В мастерской были две уборные. Они находились прямо за моей спиной, возле двери, которая вела в коридор к «чехам». В уборных были высокие двери, которые, правда, не доходили до потолка. Во всех тюрьмах справлять нужду приходилось на людях. Кроме Байрета. Тут уборные даже запирались изнутри. Дурак сидел обычно в другом конце мастерской. Утром, как только я получал газету, я сразу же засовывал ее под куртку, быстро вставал, исчезал в одной из кабин и читал, потом рвал газету на клочки, бросал в унитаз и спускал воду.
На все это уходило время. Дурак начинал бесноваться. Я напоминал ему Масея-Масюре – тот тоже ежедневно запирался в уборной. Глаза Дурака загорались. Он смотрел на часы и на дверь кабины. Иной раз он не мог сдержать своей ярости, подбегал к двери, стучал в нее ногами и кричал, распаляясь с каждой минутой, так как не мог достать меня.
– Вонючий пес! – кричал он срывающимся от бешенства голосом. – Только одно и умеешь – сидеть в сортире! Работать не хочешь. Я доберусь до тебя, паршивая собака.
Иногда он давал выход своей злобе – брал ведро с водой, выплескивал ее через дверь в уборную – и тогда сразу успокаивался. Когда я, мокрый как мышь, выходил из туалета, он принимался громко, злорадно хохотать. И заключенные, чтобы не злить его, смеялись вместе с ним. Он принимал их смех за одобрение и несколько дней не придирался ко мне.
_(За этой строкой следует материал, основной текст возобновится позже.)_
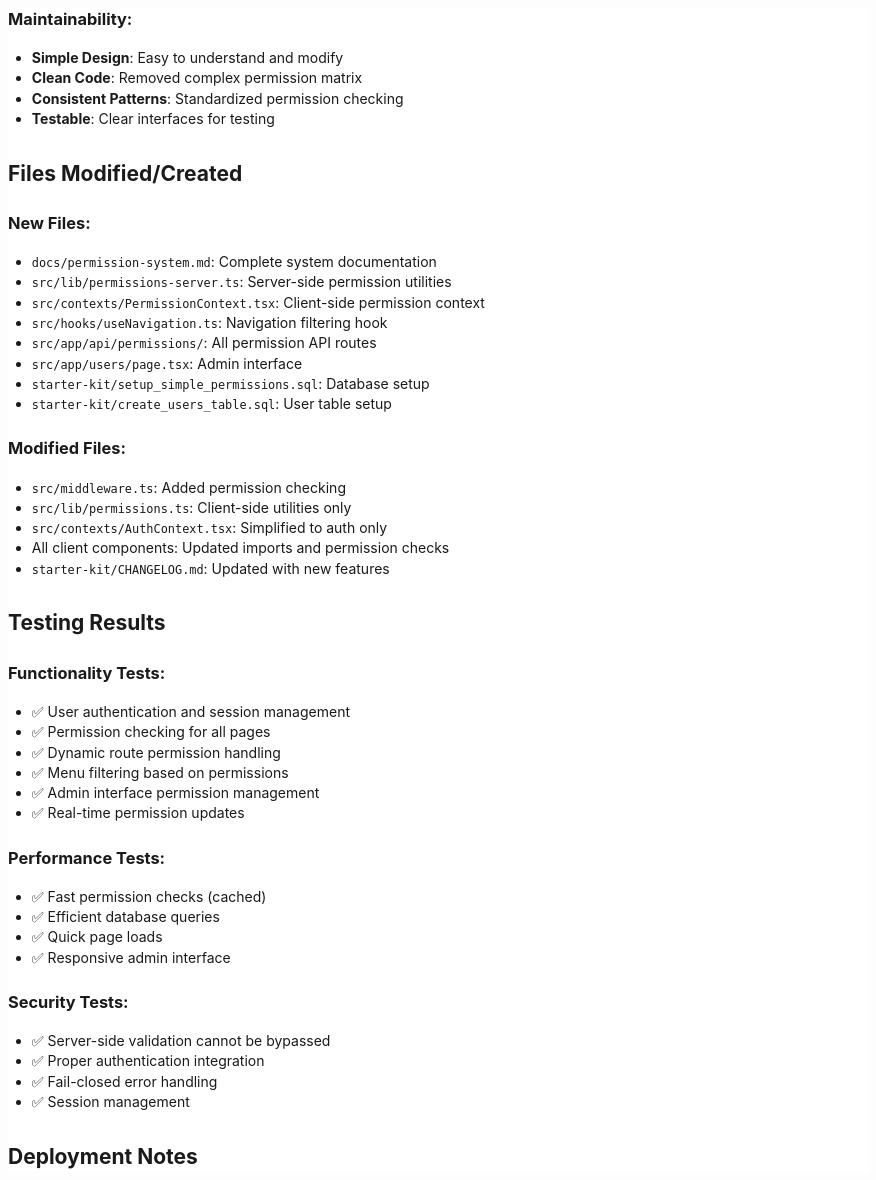 ### Maintainability:
- **Simple Design**: Easy to understand and modify
- **Clean Code**: Removed complex permission matrix
- **Consistent Patterns**: Standardized permission checking
- **Testable**: Clear interfaces for testing

## Files Modified/Created

### New Files:
- `docs/permission-system.md`: Complete system documentation
- `src/lib/permissions-server.ts`: Server-side permission utilities
- `src/contexts/PermissionContext.tsx`: Client-side permission context
- `src/hooks/useNavigation.ts`: Navigation filtering hook
- `src/app/api/permissions/`: All permission API routes
- `src/app/users/page.tsx`: Admin interface
- `starter-kit/setup_simple_permissions.sql`: Database setup
- `starter-kit/create_users_table.sql`: User table setup

### Modified Files:
- `src/middleware.ts`: Added permission checking
- `src/lib/permissions.ts`: Client-side utilities only
- `src/contexts/AuthContext.tsx`: Simplified to auth only
- All client components: Updated imports and permission checks
- `starter-kit/CHANGELOG.md`: Updated with new features

## Testing Results

### Functionality Tests:
- ✅ User authentication and session management
- ✅ Permission checking for all pages
- ✅ Dynamic route permission handling
- ✅ Menu filtering based on permissions
- ✅ Admin interface permission management
- ✅ Real-time permission updates

### Performance Tests:
- ✅ Fast permission checks (cached)
- ✅ Efficient database queries
- ✅ Quick page loads
- ✅ Responsive admin interface

### Security Tests:
- ✅ Server-side validation cannot be bypassed
- ✅ Proper authentication integration
- ✅ Fail-closed error handling
- ✅ Session management

## Deployment Notes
Однажды он спросил меня с явным любопытством:
– И почему ты всегда так долго сидишь там? Я вспомнил, что в таких случаях говорил
Пилюле, и ответил:
– Наверное, от слишком сытной еды, господин вахмистр.
Он покачал головой, и я удивился, заметив в его глазах что-то похожее на сочувствие.
– У тебя, видно, плохой желудок?
– Вполне возможно, господин вахмистр,- живо отозвался я.
– Мне кажется, что это из-за зубов,- подумав, произнес Дурак. Он как-то странно засмеялся и со зловещей ухмылкой сказал: – Сейчас пойдешь к зубному врачу. Желудку сразу станет легче, если тебе выдернут зуб.
Я еще ни разу не был у зубного врача, но много о нем слышал.